■ **WORK INSTRUCTIONS**
Copy every line of the material below word for word, leaving out the pictures.

■ **INFORMATION SUPPLIED**
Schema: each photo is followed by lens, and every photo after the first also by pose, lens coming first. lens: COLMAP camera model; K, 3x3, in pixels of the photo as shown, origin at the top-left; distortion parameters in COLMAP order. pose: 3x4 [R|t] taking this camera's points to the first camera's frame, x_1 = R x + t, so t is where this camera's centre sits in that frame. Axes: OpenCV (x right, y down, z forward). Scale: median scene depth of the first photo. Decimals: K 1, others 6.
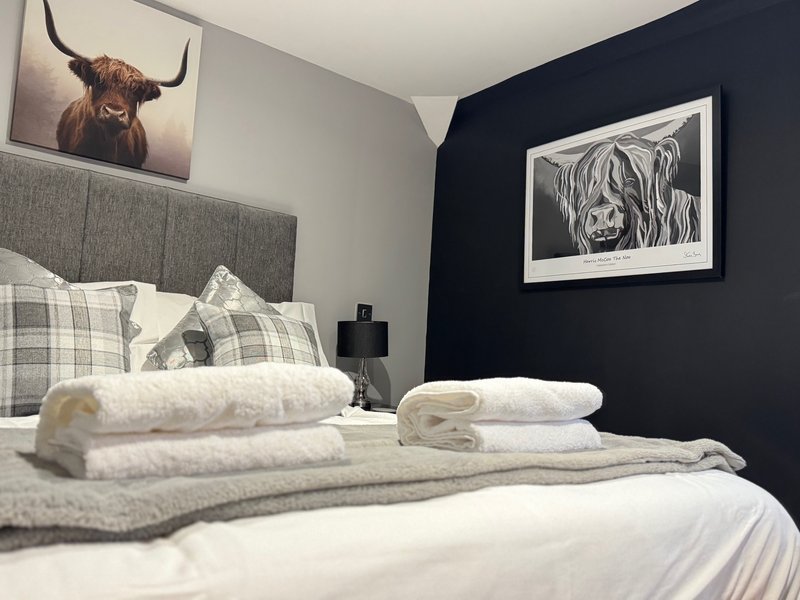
lens RADIAL K [[667.8, 0, 412.9], [0, 667.8, 301.3], [0, 0, 1]] dist [0.117311, -0.196952]
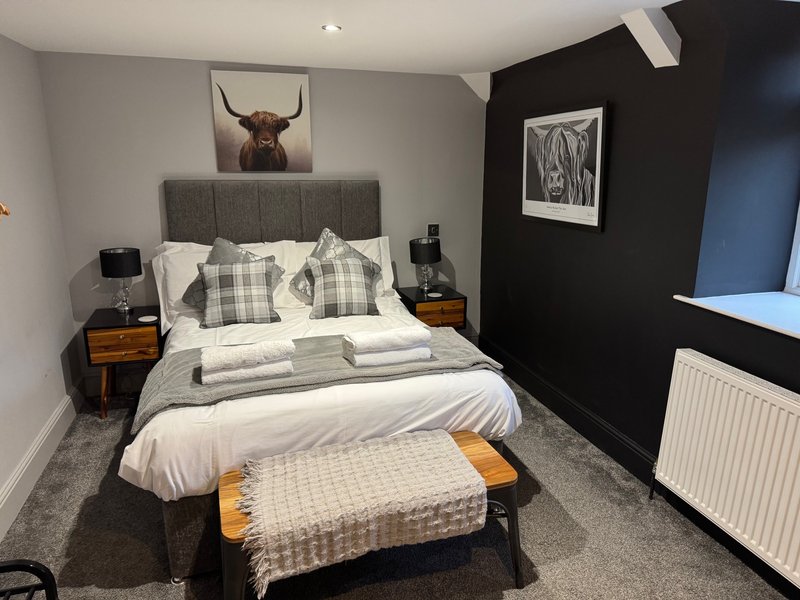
lens RADIAL K [[583.8, 0, 419.0], [0, 583.8, 300.0], [0, 0, 1]] dist [0.047087, -0.000421]
pose [[0.931468, 0.026369, -0.362866, 0.504585], [0.086242, 0.952941, 0.290629, -0.287433], [0.353453, -0.302006, 0.885360, -0.363065]]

■ **OUTPUT FOR THIS TASK**
Schema: each photo is followed by lens, and every photo after the first also by pose, lens coming first. lens: COLMAP camera model; K, 3x3, in pixels of the photo as shown, origin at the top-left; distortion parameters in COLMAP order. pose: 3x4 [R|t] taking this camera's points to the first camera's frame, x_1 = R x + t, so t is where this camera's centre sits in that frame. Axes: OpenCV (x right, y down, z forward). Scale: median scene depth of the first photo. Decimals: K 1, others 6.
lens RADIAL K [[667.8, 0, 412.9], [0, 667.8, 301.3], [0, 0, 1]] dist [0.117311, -0.196952]
lens RADIAL K [[583.8, 0, 419.0], [0, 583.8, 300.0], [0, 0, 1]] dist [0.047087, -0.000421]
pose [[0.931468, 0.026369, -0.362866, 0.504585], [0.086242, 0.952941, 0.290629, -0.287433], [0.353453, -0.302006, 0.885360, -0.363065]]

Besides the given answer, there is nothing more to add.